Ian F. C. Smith

List of recent publications

Resume

I was in the Civil Engineering Institute in the School of Architecture, Civil and Environmental Engineering at EPFL where I was involved in research, teaching, collaboration with industry, looking for funding, sitting on committees and running a lab. As an Emeritus Professor since December 2020, things are a lot less hectic.

I did my undergraduate work in Civil Engineering at the University of Waterloo, Canada in a four-month alternating study/industry cooperative program – finishing in 1978. This allowed me to work in structural design offices, a boundary-layer wind tunnel lab (University of Western Ontario) and for steel fabricators in Canada between 1974 and 1979. The British Government offered me a Commonwealth Scholarship in 1979 and I completed my PhD at the Engineering Department, University of Cambridge, UK in 1982. I was fortunate to be able to do this with two industrial partners (The Welding Institute and GKN).

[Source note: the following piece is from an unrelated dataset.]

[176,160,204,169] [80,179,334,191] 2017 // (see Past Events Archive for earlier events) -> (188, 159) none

Since then, I have been involved in research and teaching within three laboratories at EPFL. Up to 1991, I was in the Civil Engineering Department where I continued work on measurement systems, fatigue and fracture mechanics in collaboration with industry. After a long consulting job in the USA, I formed the Knowledge Systems Group there in 1988.

From 1991 to 1996, I was at the Artificial Intelligence Laboratory in the Computer Science Department where I continued to focus on software applications for the construction industry. In 1996, I moved back to the Civil Engineering Department and was nominated “Extraordinary Professor” (!!) in 1999 and “Ordinary Professor” in 2005. I took over the direction of the Applied Computing and Mechanics Laboratory (IMAC) in November 2000. From 2001 to 2006, I was Chair of the Structural Engineering Institute within the School of Architecture, Civil and Environmental Engineering.

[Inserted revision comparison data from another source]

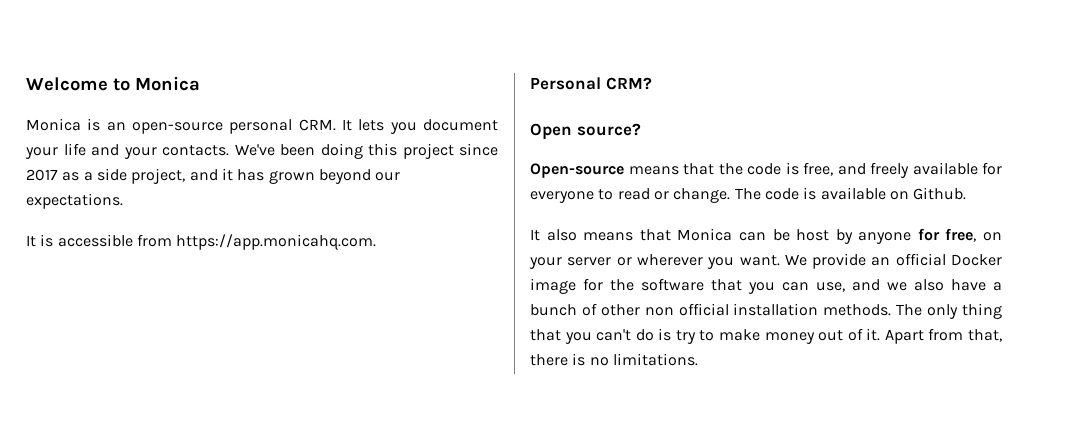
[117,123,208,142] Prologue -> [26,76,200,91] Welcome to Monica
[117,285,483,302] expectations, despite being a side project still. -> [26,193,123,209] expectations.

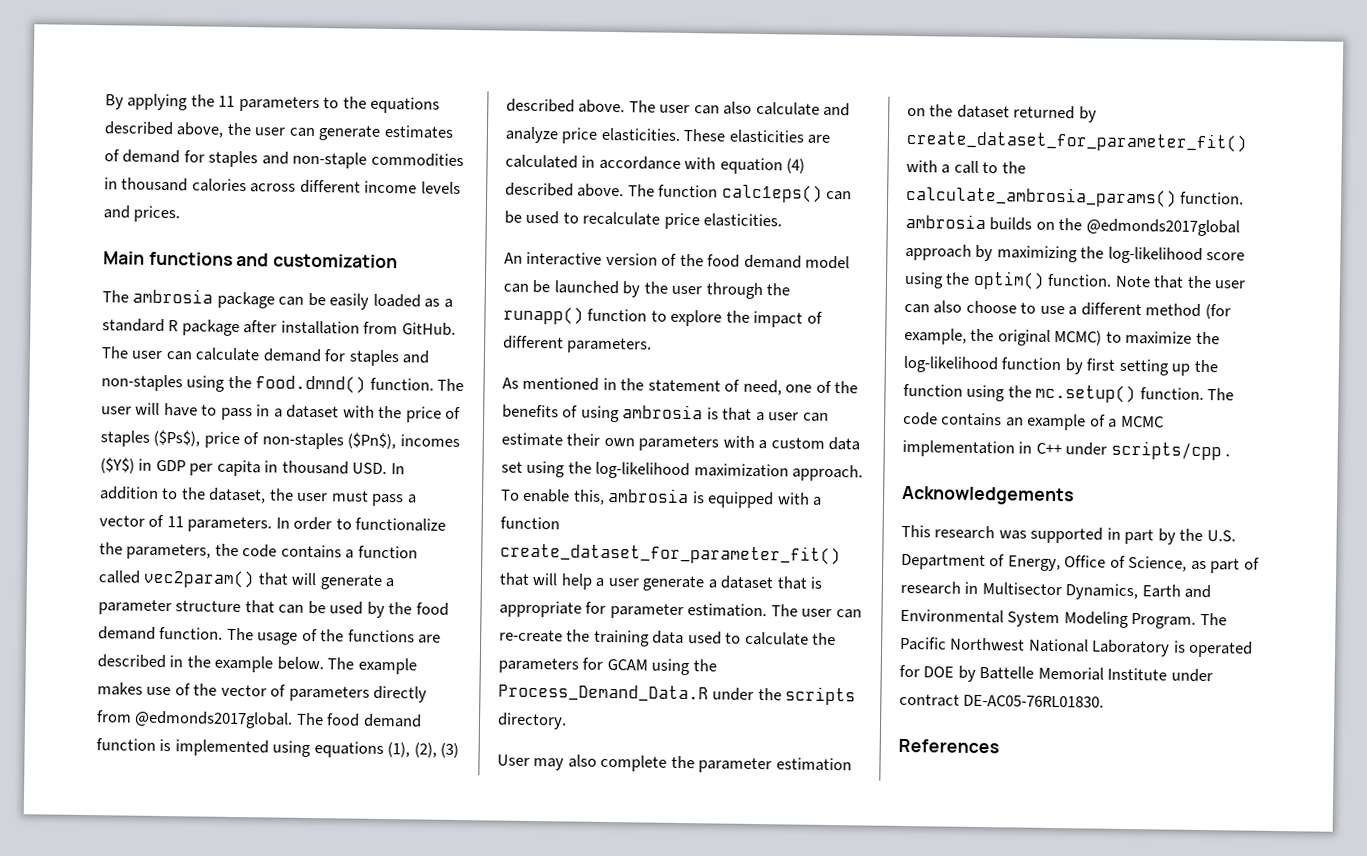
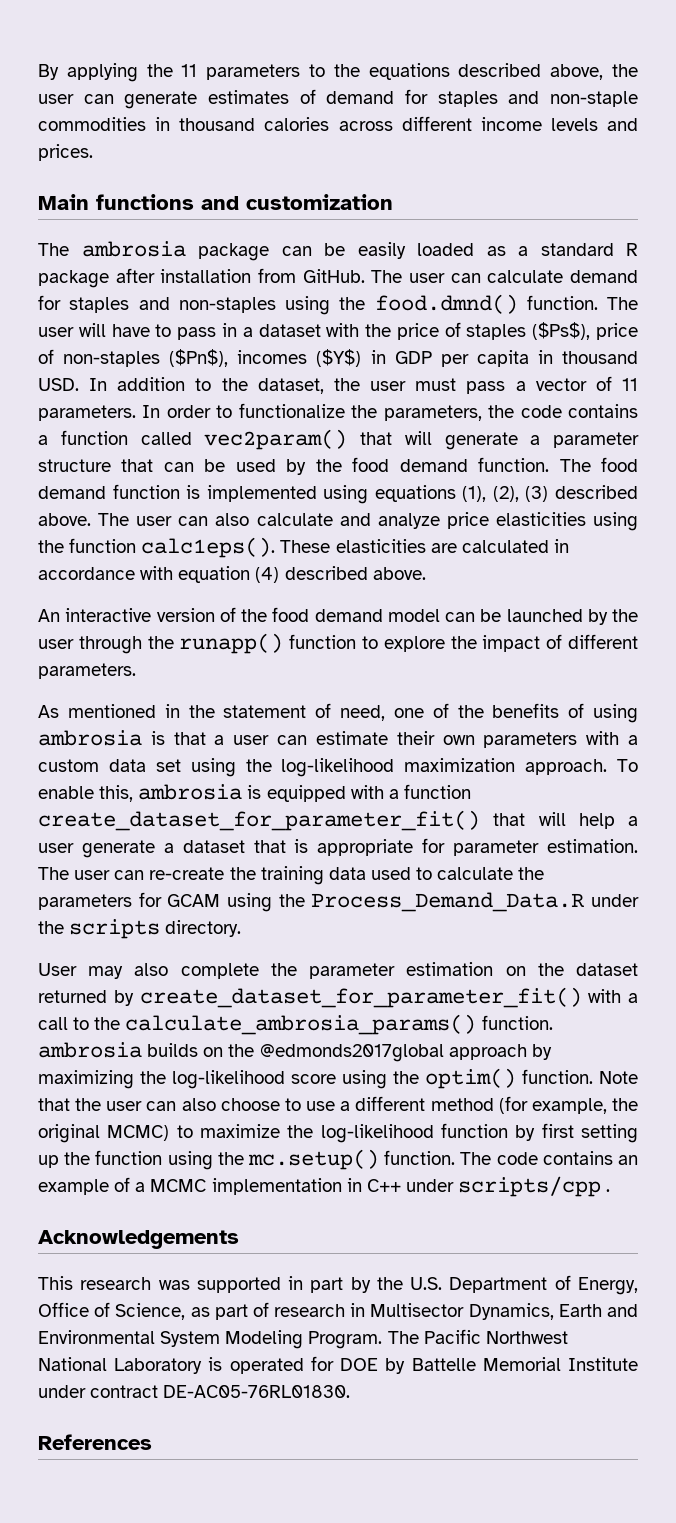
[257,628,442,645] [97,654,417,675] [97,682,428,703] [96,710,324,729] usage of the functions are described in the example below. The example makes use of the vector of parameters directly from @edmonds2017global. The -> (591, 465) none
[600,127,681,142] elasticities. -> [495,512,639,531] [38,537,276,558] elasticities using the function calc1eps().
[627,184,853,203] [504,210,783,230] The function calc1eps() can be used to recalculate price elasticities. -> (426, 573) none

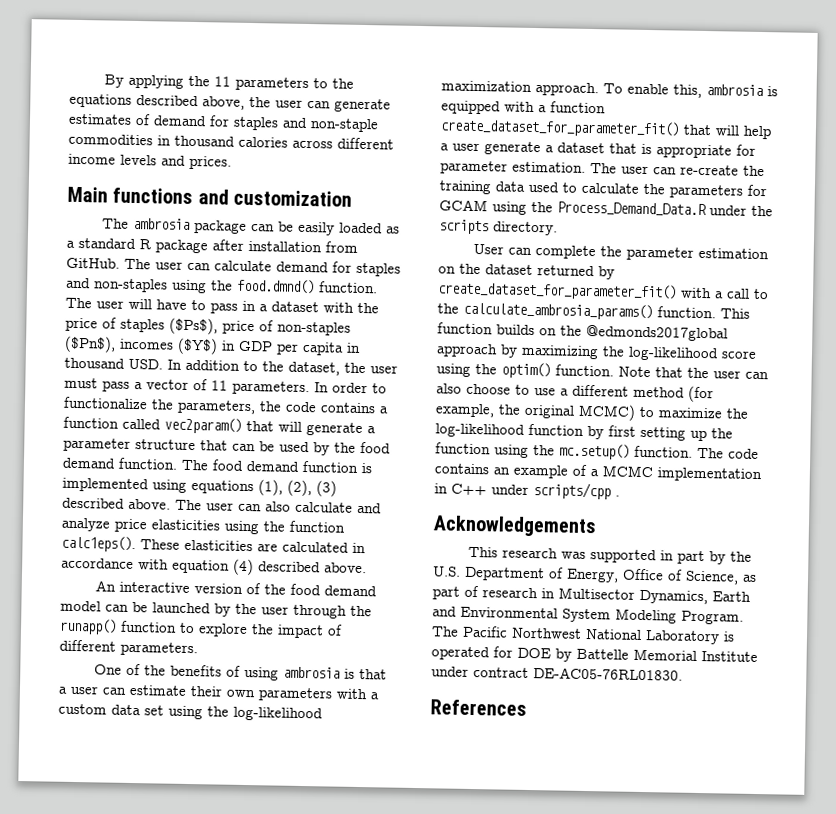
[38,703,424,721] As mentioned in the statement of need, one -> [94,664,123,675] One
[88,963,169,979] may also -> [508,247,533,255] can
[38,1042,142,1058] ambrosia -> [720,308,750,319] [437,322,493,335] This function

I was elected to the Swiss Academy of Engineering Sciences in 2004 and received the Computing in Civil Engineering Award from the American Society of Civil Engineers in 2005. In 2011, I was nominated an Adjunct Professor at Carnegie Mellon University, USA and an Affiliate Professor for one year at George Mason University, USA. In 2010, I began residence (twelve months over five years) in Singapore as a Principal Investigator in the SEC Future Cities Laboratory. This collaboration continued in a second phase of research (2015-2020) in the area of sensed civil infrastructure. Activities and interests are summarised in the following links:

In March 2022, I became the Founding Director of the Georg Nemetschek Institute AI for the Built World at TU München, Germany. Also that year, I was elected to the National Academy of Construction (USA). In 2023, I won the EG-ICE Prize from the European Group for Intelligent Computing in Engineering.